On further review, I'm not sure whether the rapid file uploads are responsible for the database overload leading to the disconnection (although the reconnect-then-throw-exception behavior is still unpleasant). At the same time I see many exceptions like the following: 2014-05-13 16:16:49 mw1029 enwiki: [955fda5b] /w/index.php?title=Special:Export&action=submit Exception from line 1093 of /usr/local/apache/common-local/php-1.24wmf3/includes/db/Database.php: DB connection was already closed. #0 /usr/local/apache/common-local/php-1.24wmf3/includes/db/Database.php(3492): DatabaseBase->query('COMMIT', 'DatabaseBase::c...') #1 /usr/local/apache/common-local/php-1.24wmf3/includes/db/Database.php(3477): DatabaseBase->doCommit('DatabaseBase::c...') #2 /usr/local/apache/common-local/php-1.24wmf3/includes/db/Database.php(937): DatabaseBase->commit('DatabaseBase::c...', 'flush') #3 /usr/local/apache/common-local/php-1.24wmf3/includes/db/LoadBalancer.php(870): DatabaseBase->close() #4 /usr/local/apache/common-local/php-1.24wmf3/includes/specials/SpecialExport.php(395): LoadBalancer->closeAll() #5 /usr/local/apache/common-local/php-1.24wmf3/includes/specials/SpecialExport.php(179): SpecialExport->doExport('New York City??...', Array, false, false) #6 /usr/local/apache/common-local/php-1.24wmf3/includes/specialpage/SpecialPage.php(379): SpecialExport->execute(NULL) #7 /usr/local/apache/common-local/php-1.24wmf3/includes/specialpage/SpecialPageFactory.php(503): SpecialPage->run(NULL) #8 /usr/local/apache/common-local/php-1.24wmf3/includes/Wiki.php(285): SpecialPageFactory::executePath(Object(Title), Object(RequestContext)) #9 /usr/local/apache/common-local/php-1.24wmf3/includes/Wiki.php(596): MediaWiki->performRequest() #10 /usr/local/apache/common-local/php-1.24wmf3/includes/Wiki.php(448): MediaWiki->main() #11 /usr/local/apache/common-local/php-1.24wmf3/index.php(46): MediaWiki->run() #12 /usr/local/apache/common-local/w/index.php(3): require('/usr/local/apac...') #13 {main} combined with many "too many connections" errors in dberror.log; apparently someone was spamming Special:Export at the same time.

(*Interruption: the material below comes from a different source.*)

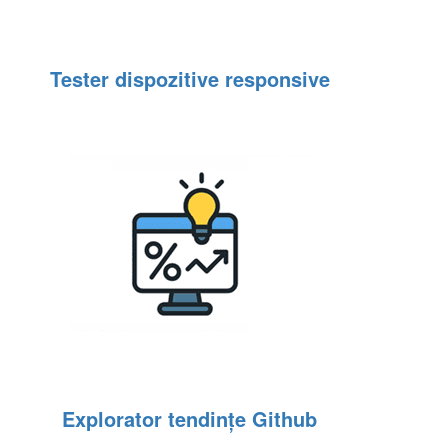
Tester dispozitive responsive
Explorator tendințe Github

Note that enwiki (where Special:Export took place) lives in s1 while zhwiki (where I uploaded files) lives in s2.
Change 133173 had a related patch set uploaded by Aaron Schulz: Cleaned up database reconnection logic https://gerrit.wikimedia.org/r/133173
Change 133173 merged by jenkins-bot: Cleaned up database reconnection logic https://gerrit.wikimedia.org/r/133173
Gerrit change #133173 merged. I assume it has been fixed.